Celeste and Jesse Forever
Celeste and Jesse are best friends, and have been for decades. They adore each other, and want to spend every waking moment in each other’s company. Their time is full of inside jokes and laughter. They took the advice to marry your best friend, which it turns out, isn’t always the best idea. So now, they’re getting a divorce. But they’re clinging mightily to their friendship, unwilling to spend time apart or admit to anyone that they shouldn’t be together every minute of every day.

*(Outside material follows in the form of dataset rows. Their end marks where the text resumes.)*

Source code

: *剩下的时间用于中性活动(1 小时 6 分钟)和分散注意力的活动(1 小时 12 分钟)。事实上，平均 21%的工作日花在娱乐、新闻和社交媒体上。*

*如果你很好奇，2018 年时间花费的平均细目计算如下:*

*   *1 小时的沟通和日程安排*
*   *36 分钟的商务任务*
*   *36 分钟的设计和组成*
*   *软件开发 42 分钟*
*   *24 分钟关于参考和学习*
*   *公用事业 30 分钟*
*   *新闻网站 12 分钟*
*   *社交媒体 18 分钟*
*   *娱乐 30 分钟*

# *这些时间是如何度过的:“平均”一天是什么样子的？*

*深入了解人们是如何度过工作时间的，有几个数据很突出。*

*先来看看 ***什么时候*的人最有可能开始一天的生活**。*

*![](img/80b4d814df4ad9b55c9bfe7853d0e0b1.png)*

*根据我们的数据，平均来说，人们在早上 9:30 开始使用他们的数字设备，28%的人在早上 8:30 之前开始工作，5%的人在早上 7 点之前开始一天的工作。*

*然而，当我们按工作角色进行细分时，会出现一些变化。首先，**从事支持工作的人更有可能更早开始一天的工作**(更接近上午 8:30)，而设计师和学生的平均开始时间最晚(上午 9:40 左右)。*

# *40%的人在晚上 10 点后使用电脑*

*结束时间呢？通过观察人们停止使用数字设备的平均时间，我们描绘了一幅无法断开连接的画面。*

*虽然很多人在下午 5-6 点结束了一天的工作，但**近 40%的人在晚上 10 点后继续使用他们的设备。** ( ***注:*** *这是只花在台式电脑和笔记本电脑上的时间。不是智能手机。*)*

Of course, they need to figure some things out. They need to figure out how to be friends and not be married anymore. Or actually, how to be great friends and how to be divorced from each other. How to grow up and move on. Not an easy prospect.
Rashida Jones and Andy Samberg were both great in this movie. Both pitch perfect, charming, and believable as both lovers and great friends. But there were moments in the movie that seemed a bit slow to me. I liked it quite a bit, but I didn’t love it. I’d give it a straight B, whereas perhaps yesterday’s “2 Days in New York” would be a B+.
One Comment
Rain Trueax
I’ve heard men and women can’t really be ‘friends’ in the truest sense as one always wants more. I don’t know if that is as true from the woman’s perspective as the man’s– as the ones who told me that are generally men while women believe men and women can be friends. The film sounds interesting and I’ll look for it on Netflix/
Have you seen ‘There Be Dragons? It’s kind of brutal but an interesting film I thought.’ As a non-believer in religion itself, the story of a saint and a sinner was well done, I thought, set in the Spanish Civil War of the 1930s into more modern times when the son of the one is doing an article on the saint and finds his father had a connection to the ‘saint’ (he’d been recently canonized) that he’d not known about. My interest in it had been triggered because the ‘saint’ is the founder of Opus Dei (something I haven’t had any respect for but didn’t understand their original concept or they lost the understanding of the founder–nothing unusual in religion). It got lousy ratings evidently but we liked it about that period of history as well as the subject of forgiveness and why it matters. There is a love story in it but it’s not the main subject.